● **Exercise passage**:
The Space provides these endpoints on port 7860:

# Health check
GET /health

# Get available tasks
GET /tasks

# Reset environment for a task
POST /reset?task=spam_detection

# Step the environment with an action
POST /step?task=spam_detection
Content-Type: application/json
{
  "classification": "spam",
  "team": "none",
  "priority": 0
}

# Get current state
GET /state?task=spam_detection

# Describe action/observation spaces
GET /state-describe?task=spam_detection

Tasks

Task 1: Spam Detection (Easy)

Goal: Correctly classify 10 emails as spam or legitimate
Expected Score: ~0.80-0.85
Difficulty: Easy - clear spam patterns

Task 2: Multi-Class Routing (Medium)

Goal: Classify 12 emails into 4 categories and route to correct teams
Expected Score: ~0.70-0.75
Difficulty: Medium - requires multi-class classification and routing

Task 3: Context-Aware Triage (Hard)

● **Task brief**: Could you carry on the email triage environment description above, starting right after its last line?

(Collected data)
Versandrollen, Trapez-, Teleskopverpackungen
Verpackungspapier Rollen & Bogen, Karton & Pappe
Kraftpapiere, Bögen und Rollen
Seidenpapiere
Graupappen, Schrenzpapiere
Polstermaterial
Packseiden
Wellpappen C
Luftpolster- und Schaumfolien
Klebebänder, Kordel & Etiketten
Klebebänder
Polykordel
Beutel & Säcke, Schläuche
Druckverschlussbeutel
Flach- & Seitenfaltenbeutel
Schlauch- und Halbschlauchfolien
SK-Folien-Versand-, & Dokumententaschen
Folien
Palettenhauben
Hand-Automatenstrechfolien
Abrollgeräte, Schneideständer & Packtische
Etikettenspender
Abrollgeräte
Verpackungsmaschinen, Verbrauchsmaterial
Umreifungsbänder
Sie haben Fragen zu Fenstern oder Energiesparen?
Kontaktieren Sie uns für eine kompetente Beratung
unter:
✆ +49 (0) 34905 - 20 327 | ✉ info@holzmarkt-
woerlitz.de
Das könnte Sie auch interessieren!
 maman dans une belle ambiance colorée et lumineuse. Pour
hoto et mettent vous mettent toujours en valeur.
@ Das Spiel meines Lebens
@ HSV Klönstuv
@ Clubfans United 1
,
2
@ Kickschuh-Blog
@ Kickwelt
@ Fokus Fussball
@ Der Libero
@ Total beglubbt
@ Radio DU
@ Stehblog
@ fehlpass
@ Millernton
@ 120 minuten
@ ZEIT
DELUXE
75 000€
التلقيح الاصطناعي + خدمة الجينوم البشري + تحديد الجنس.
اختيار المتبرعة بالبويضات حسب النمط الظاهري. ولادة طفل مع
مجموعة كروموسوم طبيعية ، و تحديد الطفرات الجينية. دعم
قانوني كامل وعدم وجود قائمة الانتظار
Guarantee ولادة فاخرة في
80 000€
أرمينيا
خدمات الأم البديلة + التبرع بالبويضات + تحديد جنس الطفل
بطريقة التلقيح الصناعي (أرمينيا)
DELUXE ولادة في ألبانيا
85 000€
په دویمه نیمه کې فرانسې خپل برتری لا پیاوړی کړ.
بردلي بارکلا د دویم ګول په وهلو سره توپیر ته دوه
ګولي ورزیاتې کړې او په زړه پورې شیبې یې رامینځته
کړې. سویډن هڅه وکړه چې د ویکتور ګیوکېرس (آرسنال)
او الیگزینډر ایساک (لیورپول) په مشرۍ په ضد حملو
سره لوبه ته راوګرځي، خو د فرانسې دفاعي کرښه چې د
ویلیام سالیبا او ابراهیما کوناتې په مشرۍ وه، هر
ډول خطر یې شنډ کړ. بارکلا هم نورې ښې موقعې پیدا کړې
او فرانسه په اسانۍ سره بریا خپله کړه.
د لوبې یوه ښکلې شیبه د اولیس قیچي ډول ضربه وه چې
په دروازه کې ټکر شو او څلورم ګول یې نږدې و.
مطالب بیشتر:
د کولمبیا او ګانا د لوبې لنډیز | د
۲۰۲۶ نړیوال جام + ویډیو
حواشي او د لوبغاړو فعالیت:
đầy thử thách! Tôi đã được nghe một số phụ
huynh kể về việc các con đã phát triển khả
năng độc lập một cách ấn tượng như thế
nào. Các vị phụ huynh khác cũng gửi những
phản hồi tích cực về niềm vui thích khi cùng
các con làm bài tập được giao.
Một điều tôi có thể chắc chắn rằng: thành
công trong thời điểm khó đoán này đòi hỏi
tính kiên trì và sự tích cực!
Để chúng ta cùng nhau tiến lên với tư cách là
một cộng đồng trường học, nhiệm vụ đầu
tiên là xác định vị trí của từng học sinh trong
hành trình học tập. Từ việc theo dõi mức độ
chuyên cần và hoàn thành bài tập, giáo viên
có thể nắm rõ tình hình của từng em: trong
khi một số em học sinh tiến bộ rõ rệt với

● **Response area**:
Goal: Handle 20 emails with VIP customers, SLAs, and escalations
Expected Score: ~0.60-0.70
Difficulty: Hard - complex context with weighted scoring

Environment Structure

├── environment/
│   ├── env.py           # Main EmailTriageEnv class
│   ├── types.py         # Pydantic models (Observation, Action, Reward)
│   ├── data_generator.py # Synthetic email dataset
│   ├── graders.py       # Task-specific graders
│   └── __init__.py
├── app.py               # Flask REST API
├── inference.py         # Baseline inference script
├── openenv.yaml         # OpenEnv specification
├── Dockerfile           # Docker configuration
├── requirements.txt     # Python dependencies
└── README.md           # This file

Running Locally

# Install dependencies
pip install -r requirements.txt

# Start Flask app
python app.py

# In another terminal, run inference baseline
OPENAI_API_KEY=your_key python inference.py

Deployment

This Space is already deployed on Hugging Face! The Docker image builds automatically from the Dockerfile and serves the Flask API on port 7860.

OpenEnv Specification

This environment fully implements the OpenEnv specification:

Observation Space: Email content, sender info, inbox state
Action Space: Classification (4 categories), Team routing (4 options), Priority (0-3)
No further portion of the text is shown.